Hello everyone!
I’ve just started to explore the language, and writing simple programs I’ve stumbled upon the writer interface copy issue. Now, I have this program in which even if I’m obtaining a pointer to the interface, the output is not the expected one.
const std = @import("std");
const StdOutHelper = struct {
buf: [1024]u8 = undefined,
stdout: std.fs.File = undefined,
writer: std.fs.File.Writer = undefined,
pub fn init() StdOutHelper {
var this = StdOutHelper {};
this.stdout = std.fs.File.stdout();
this.writer = this.stdout.writer(&this.buf);
return this;
}
pub fn getWriter(this: *StdOutHelper) *std.Io.Writer {
return &(this.writer.interface);
}
};
pub fn main() !void {
var stdout_helper = StdOutHelper.init();
var writer = stdout_helper.getWriter();
try writer.print("Hello world", .{});
try writer.flush();
}
Out: o world
instead of Hello world
Instead, I obtain the expected output if I create the writer in the getWriter
method:
const std = @import("std");
const StdOutHelper = struct {
buf: [1024]u8 = undefined,
stdout: std.fs.File = undefined,
writer: std.fs.File.Writer = undefined,
pub fn init() StdOutHelper {
var this = StdOutHelper {};
this.stdout = std.fs.File.stdout();
return this;
}
pub fn getWriter(this: *StdOutHelper) *std.Io.Writer {
this.writer = this.stdout.writer(&this.buf);
return &(this.writer.interface);
}
};
pub fn main() !void {
var stdout_helper = StdOutHelper.init();
var writer = stdout_helper.getWriter();
try writer.print("Hello world", .{});
try writer.flush();
}
Said so, I’m not understanding a lot:
- I’m creating a writer on the stack with a std library function, and I’m copying the whole struct as a field of the StdOutHelper, that lives on the stack too when created in the main function.

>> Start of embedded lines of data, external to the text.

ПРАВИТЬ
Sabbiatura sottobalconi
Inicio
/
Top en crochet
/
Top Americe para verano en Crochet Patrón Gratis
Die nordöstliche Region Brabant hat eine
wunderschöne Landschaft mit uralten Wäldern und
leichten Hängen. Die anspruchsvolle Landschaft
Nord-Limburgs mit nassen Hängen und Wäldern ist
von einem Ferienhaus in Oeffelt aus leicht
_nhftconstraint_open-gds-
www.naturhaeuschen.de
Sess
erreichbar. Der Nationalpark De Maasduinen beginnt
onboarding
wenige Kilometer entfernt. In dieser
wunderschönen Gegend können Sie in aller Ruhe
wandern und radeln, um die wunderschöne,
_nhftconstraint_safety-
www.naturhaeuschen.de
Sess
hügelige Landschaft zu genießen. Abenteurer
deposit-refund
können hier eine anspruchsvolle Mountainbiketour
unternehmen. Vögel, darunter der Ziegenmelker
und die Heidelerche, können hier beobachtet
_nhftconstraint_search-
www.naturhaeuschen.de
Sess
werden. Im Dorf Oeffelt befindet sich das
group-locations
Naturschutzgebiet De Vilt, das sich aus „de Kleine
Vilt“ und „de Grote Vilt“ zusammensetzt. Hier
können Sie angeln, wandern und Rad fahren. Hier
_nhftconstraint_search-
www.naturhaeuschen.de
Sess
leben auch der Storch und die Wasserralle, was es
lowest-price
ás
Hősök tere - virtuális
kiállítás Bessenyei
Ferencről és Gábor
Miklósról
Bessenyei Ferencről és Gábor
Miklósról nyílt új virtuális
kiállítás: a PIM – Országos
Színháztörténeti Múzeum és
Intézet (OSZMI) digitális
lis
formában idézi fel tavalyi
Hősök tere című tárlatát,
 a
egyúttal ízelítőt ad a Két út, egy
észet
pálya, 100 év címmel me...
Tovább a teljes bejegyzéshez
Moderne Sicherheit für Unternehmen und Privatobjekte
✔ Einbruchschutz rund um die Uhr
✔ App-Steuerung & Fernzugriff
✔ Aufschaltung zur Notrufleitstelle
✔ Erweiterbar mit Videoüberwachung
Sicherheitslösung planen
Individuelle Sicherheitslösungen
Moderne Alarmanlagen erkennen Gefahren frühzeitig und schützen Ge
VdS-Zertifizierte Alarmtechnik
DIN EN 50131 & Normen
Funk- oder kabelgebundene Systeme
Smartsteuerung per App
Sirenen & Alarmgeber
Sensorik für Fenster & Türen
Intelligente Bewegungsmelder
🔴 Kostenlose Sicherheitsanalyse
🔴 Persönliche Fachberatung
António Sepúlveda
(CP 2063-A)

- I’m obtaining the interface to that copy in a second moment, and it’s not working as expected, so I must deduct that the whole writer struct is not copyable? Why if I copy it in the same function it starts to work?

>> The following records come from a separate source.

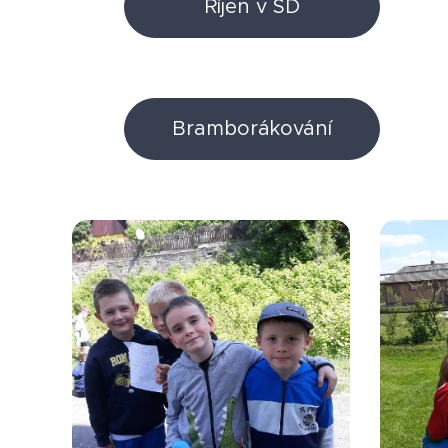
Říjen v ŠD
Bramborákování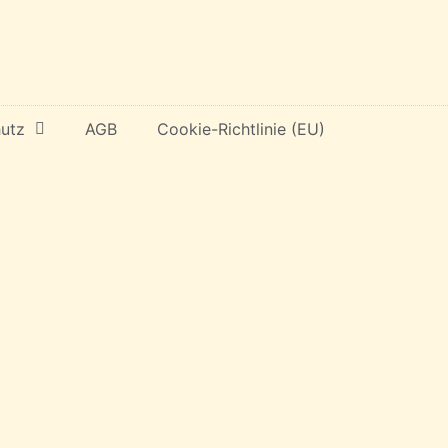
utz
AGB
Cookie-Richtlinie (EU)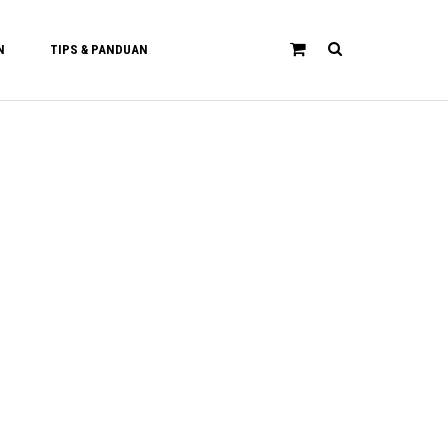
N
TIPS & PANDUAN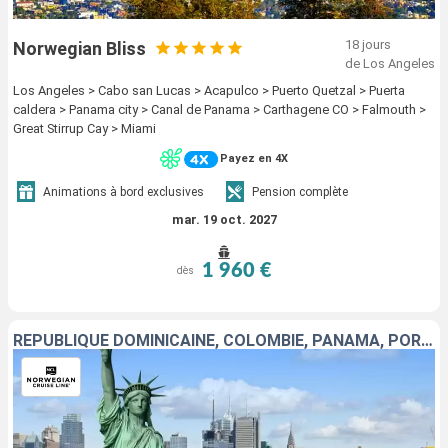
18 jours
Norwegian Bliss
de Los Angeles
Los Angeles > Cabo san Lucas > Acapulco > Puerto Quetzal > Puerta
caldera > Panama city > Canal de Panama > Carthagene CO > Falmouth >
Great Stirrup Cay > Miami
Payez en 4X
Animations à bord exclusives
Pension complète
mar. 19 oct. 2027
1 960 €
dès
RÉPUBLIQUE DOMINICAINE, COLOMBIE, PANAMA, PORTO RICO, GUATEMALA, MEXIQUE, ÉTATS-UNIS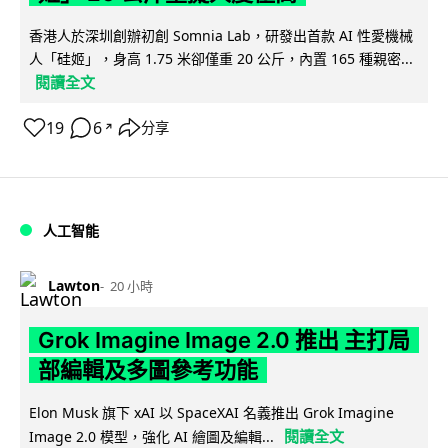
香港人於深圳創辦初創 Somnia Lab，研發出首款 AI 性愛機械
人「硅姬」，身高 1.75 米卻僅重 20 公斤，內置 165 種親密...
閱讀全文
19
6
分享
↗
人工智能
Lawton
20 小時
Grok Imagine Image 2.0 推出 主打局
部編輯及多圖參考功能
Elon Musk 旗下 xAI 以 SpaceXAI 名義推出 Grok Imagine
閱讀全文
Image 2.0 模型，強化 AI 繪圖及編輯...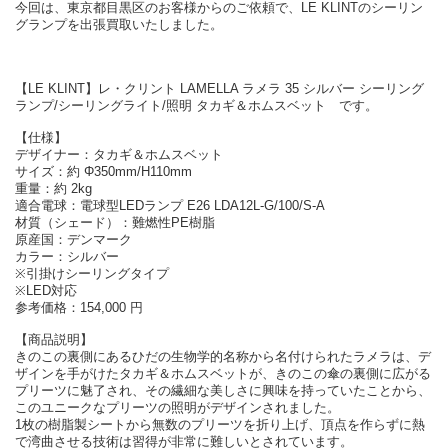
今回は、東京都目黒区のお客様からのご依頼で、LE KLINTのシーリン
グランプを出張買取いたしました。
【LE KLINT】レ・クリント LAMELLA ラメラ 35 シルバー シーリング
ランプ/シーリングライト/照明 タカギ＆ホムスベット です。
【仕様】
デザイナー：タカギ＆ホムスベット
サイズ：約 Φ350mm/H110mm
重量：約 2kg
適合電球：電球型LEDランプ E26 LDA12L-G/100/S-A
材質（シェード）：難燃性PE樹脂
原産国：デンマーク
カラー：シルバー
※引掛けシーリングタイプ
※LED対応
参考価格：154,000 円
【商品説明】
きのこの裏側にあるひだの生物学的名称から名付けられたラメラは、デ
ザインを手がけたタカギ＆ホムスベットが、きのこの傘の裏側に広がる
プリーツに魅了され、その繊細な美しさに興味を持っていたことから、
このユニークなプリーツの照明がデザインされました。
1枚の樹脂製シートから無数のプリーツを折り上げ、頂点を作らずに熱
で湾曲させる技術は習得が非常に難しいとされています。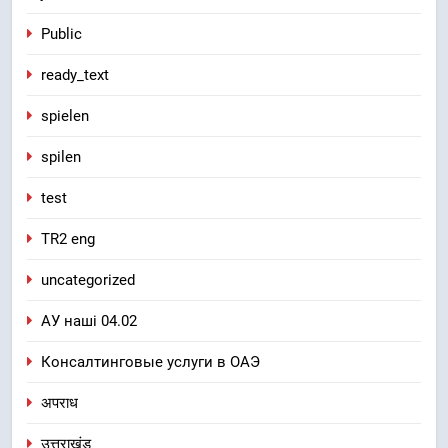
Public
ready_text
spielen
spilen
test
TR2 eng
uncategorized
АУ наші 04.02
Консалтинговые услуги в ОАЭ
अपराध
उत्तराखंड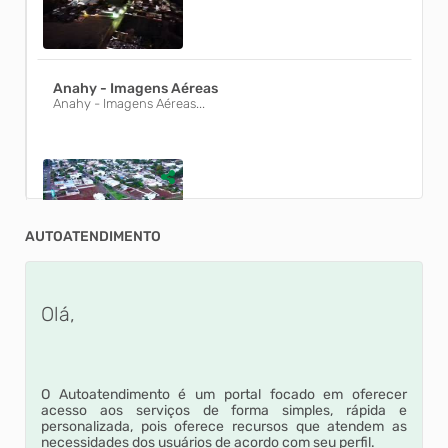
Anahy - Imagens Aéreas
Anahy - Imagens Aéreas...
AUTOATENDIMENTO
Cascalhamento da estrada Mauá
Prefeito Arilson Batista destaca o cascalhamento da estrada
Olá,
Mauá, essencial para o tráfego dos agric...
O Autoatendimento é um portal focado em oferecer
acesso aos serviços de forma simples, rápida e
personalizada, pois oferece recursos que atendem as
necessidades dos usuários de acordo com seu perfil.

- Which is the guideline to follow to understand when something is copyable or not? How can I understand if something is meant to “survive” the stack and it’s a copiable struct holding pointers to heap allocated stuff, or everything is meant to be consumed before the stack frame expiration?
I understand there is an ongoing process of designing the language, as a Zig newbie I’m struggling to understand if there is already some well defined pattern/guideline/direction in this sense.